Foals may be born with clinical signs or develop them within the first 3 days of life. Cerebral dysfunction results in behavioral abnormalities, including a lack of interest in the mare, restlessness, hyper-responsiveness to handling, abnormal posture, tongue protrusion, obsessive licking, abnormal jaw and facial movements, star-gazing, head-pressing and abnormal vocalization. Seizures ranging from mild abnormal movements of the face and jaw to generalized seizures with recumbency and paddling of the limbs are not uncommon. There may also be head tilt, facial paralysis, lethargy, stupor or abnormal breathing patterns. The initial hypoxic event may also have caused ischemic damage to other organs such as kidney, gastrointestinal tract and liver, resulting in azotemia, diarrhea and elevated activities of liver enzymes.
Diagnosis of HIE is based on rule out of other abnormalities and often complete resolution. Foals may have HIE in addition to sepsis, but uncomplicated cases of HIE have a normal CBC and serum chemistry unless complicated by organ dysfunction. Cerebrospinal fluid may be normal or xanthochromic, with an increased concentration of red blood cells and protein.
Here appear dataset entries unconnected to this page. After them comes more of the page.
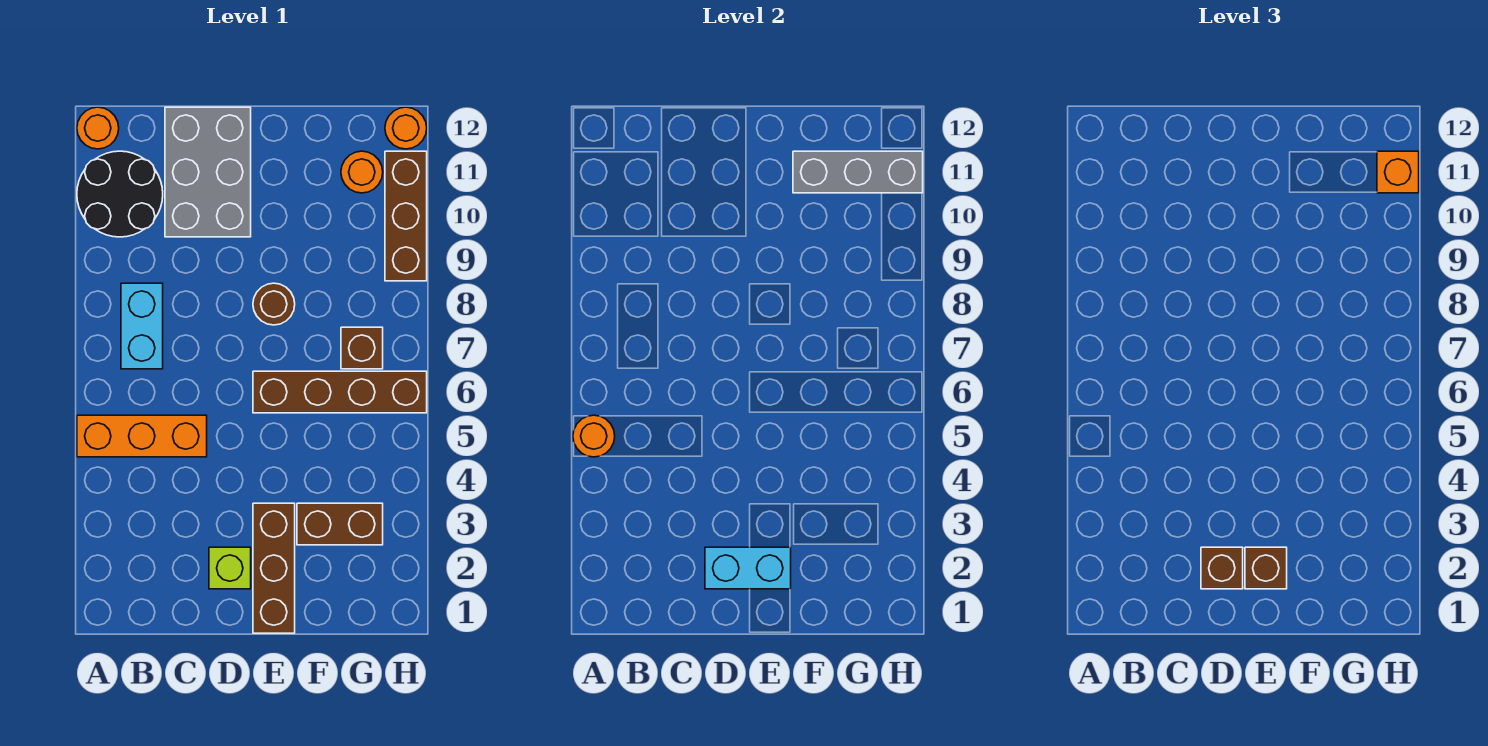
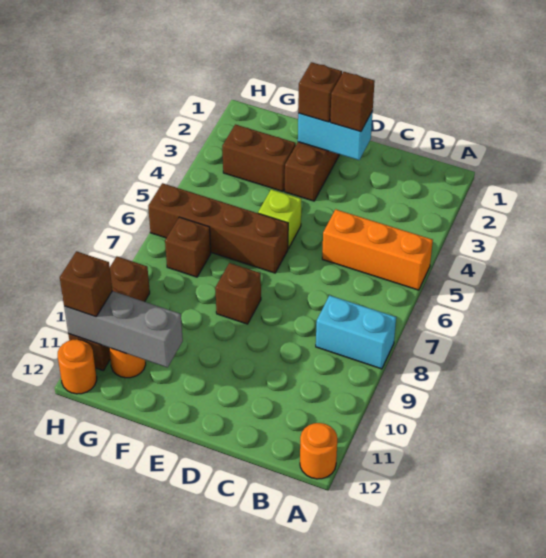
orange round brick A5 level 2 -> none
black round brick A10:B11 level 1 -> none
cyan brick B7:B8 level 1 -> cyan brick A8:B8 level 1
grey brick C10:D12 level 1 -> none
lime brick D2 level 1 -> lime brick E5 level 1
brown round brick E8 level 1 -> brown brick E8 level 1
orange brick H11 level 3 -> brown brick H11 level 3

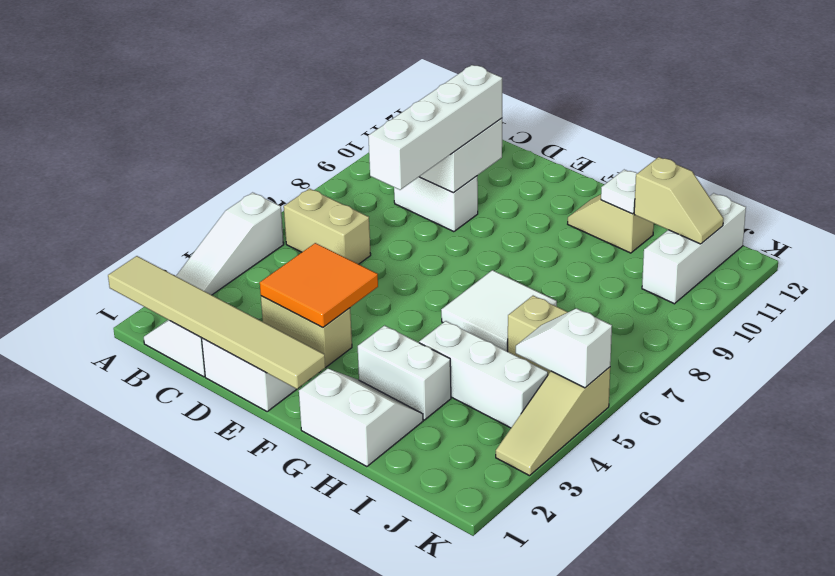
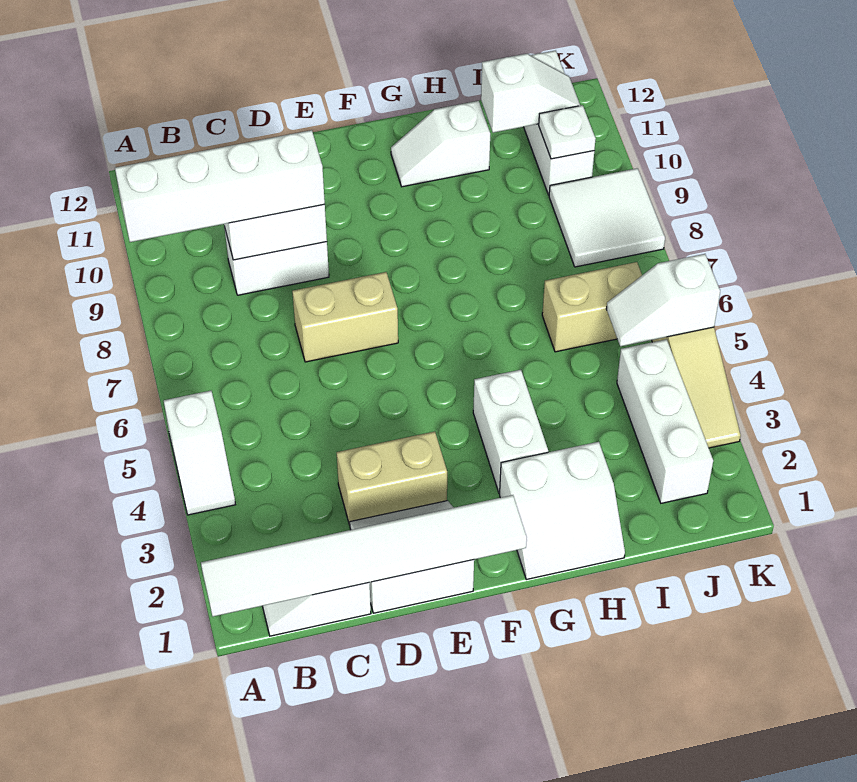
tan tile A1:F1 level 2 -> white tile A1:F1 level 2
white slope A3:A5 level 1 top 5 -> white slope A4:A5 level 1 top 5
tan brick B6:C6 level 1 -> tan brick D7:E7 level 1
orange tile D3:E4 level 2 -> none
white brick D7:D10 level 3 -> white brick A9:D9 level 3
white slope G1:H2 level 1 top 1 -> white slope G1:H2 level 1 top 2
white brick G3:H3 level 1 -> white brick G3:G4 level 1
white tile G6:H7 level 1 -> white tile J8:K9 level 1
tan slope G11:H11 level 1 top H -> white slope G11:H11 level 1 top H
white brick H4:J4 level 1 -> white brick J2:J4 level 1
white plate H11 level 2 -> white plate J10 level 2
tan slope I11:J11 level 2 top I -> white slope I11:J11 level 2 top I

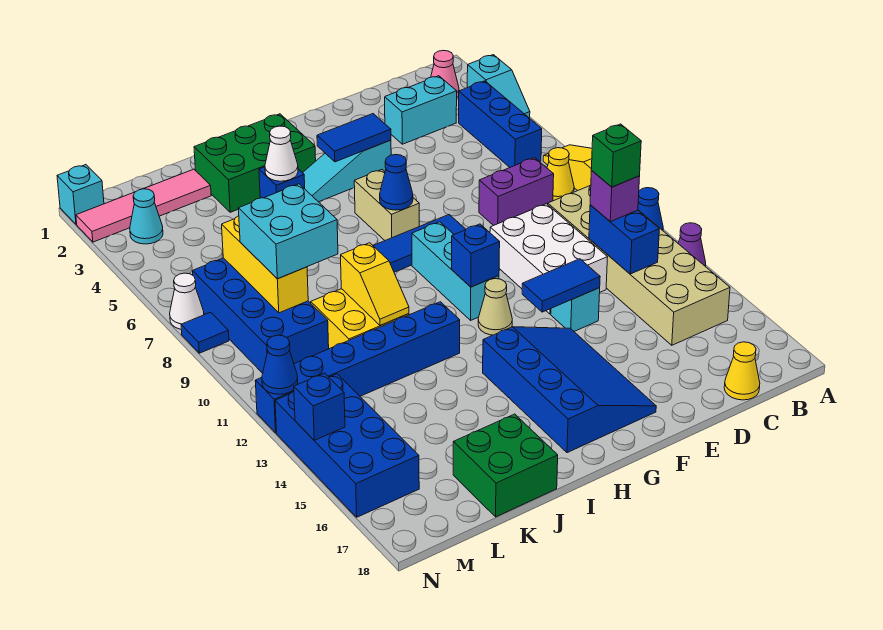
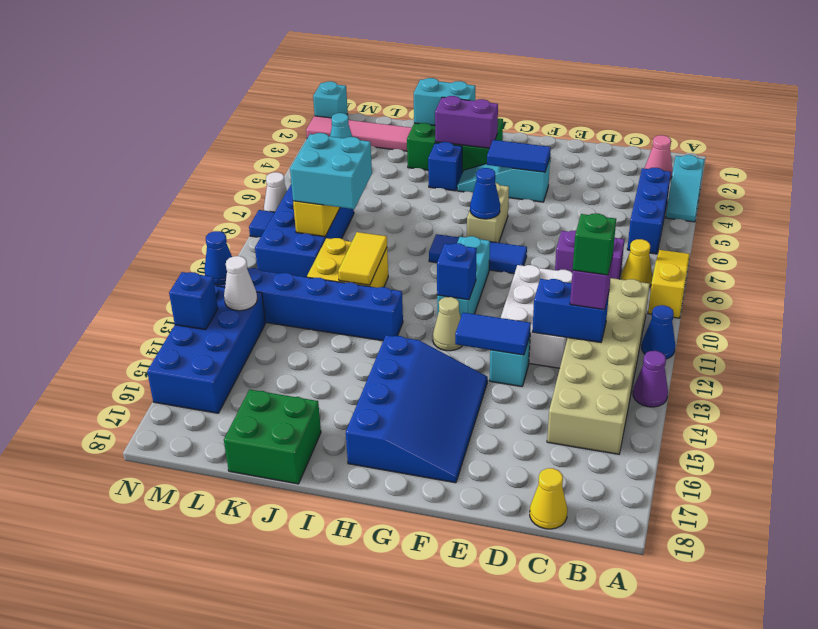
cyan brick C3:D3 level 1 -> cyan brick I2:J2 level 2
blue brick C12:C13 level 2 -> blue brick C12:D12 level 2
none -> purple brick H3:I3 level 2
white cone I4 level 2 -> white cone M13 level 2
yellow slope J10:J11 level 2 top 10 -> yellow tile J10:J11 level 2

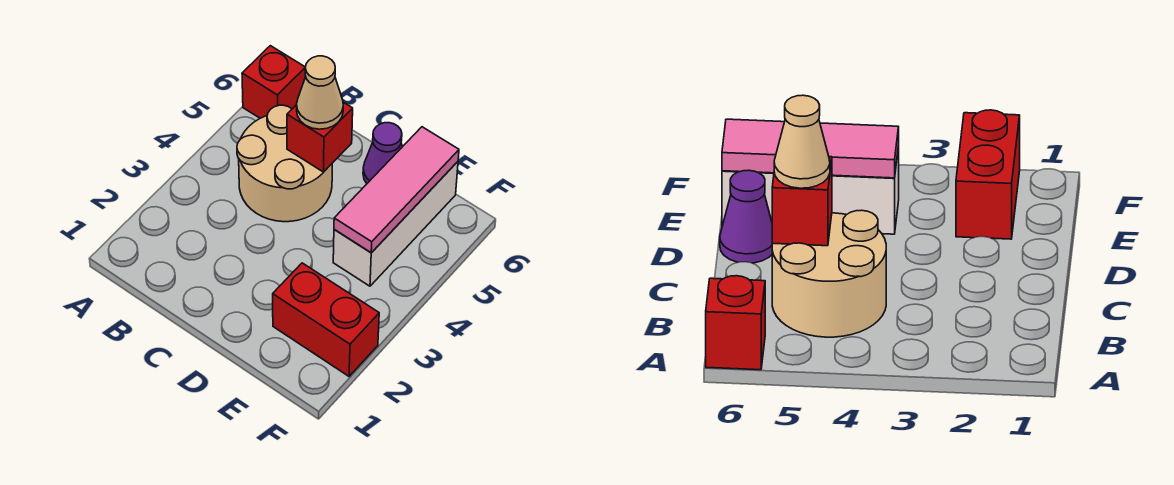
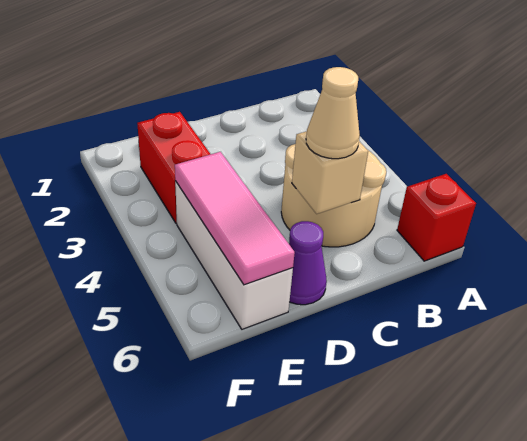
red brick C5 level 2 -> tan brick C5 level 2
red brick E2:F2 level 1 -> red brick E2:E3 level 1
CNS necrosis, edema, and hemorrhage are characteristic postmortem findings.
Treatment is generally supportive with control of seizures, prevention (or treatment) of sepsis, and pharmacological treatment of possible CNS edema and hemorrhage. Foals should receive broad-spectrum antimicrobial coverage and ensure adequate maintenance of hydration and nutrition. Most foals require feeding by indwelling nasogastric tube (initially 10% of the body weight in milk divided into 12-24 feedings per day). If feeding is well tolerated, the amount can be slowly increased to 15, then 20 % of the foal's body weight. As the foal becomes stronger and clinical signs begin to resolve, training to reestablish nursing from the mare should be initiated. Seizures should be controlled with diazepam. If unsuccessful or recurrent, phenobarbital should be given for > 7 days. A CRI of midazolam can be effective when there is no response to phenobarbital. The use of anti-inflammatory or antiedema drugs is controversial. The following may be used: flunixin meglumine, MgSO4 CRI, thiamine, DMSO, vitamin E, vitamin C, mannitol or hypertonic saline. Corticosteroids should not be used.
Differential diagnoses include brain trauma; birth defects (hydranencephaly, hydrocephalus, lavender foal syndrome); infectious causes (bacterial meningitis, equine herpesvirus 1); metabolic causes (hypoglycemia, hypoxemia, electrolyte or acid-base derangement, kernicterus, hepatoencephalopathy) and non-neurologic causes, including severe sepsis, branching enzyme deficiency, and white muscle disease).
90% of uncomplicated HIE cases resolve within several days with supportive care.
Drugs, Dosages and Indications for possible treatments for PAS
Neonatal isoerythrolysis, thrombocytopenia and neutropenia are caused by ingestion of incompatible colostrum. The most common causes of neurologic disease in neonatal foals is PAS. Differentials include include brain trauma and meningitis. Treatment of neonatal isoerythrolysis, kernicterus, neutropenia, thrombocytopenia, hypoxic ischemic encephalopathy all require supportive care and prophylactic antmicrobial therapy because of the increased risk of sepsis.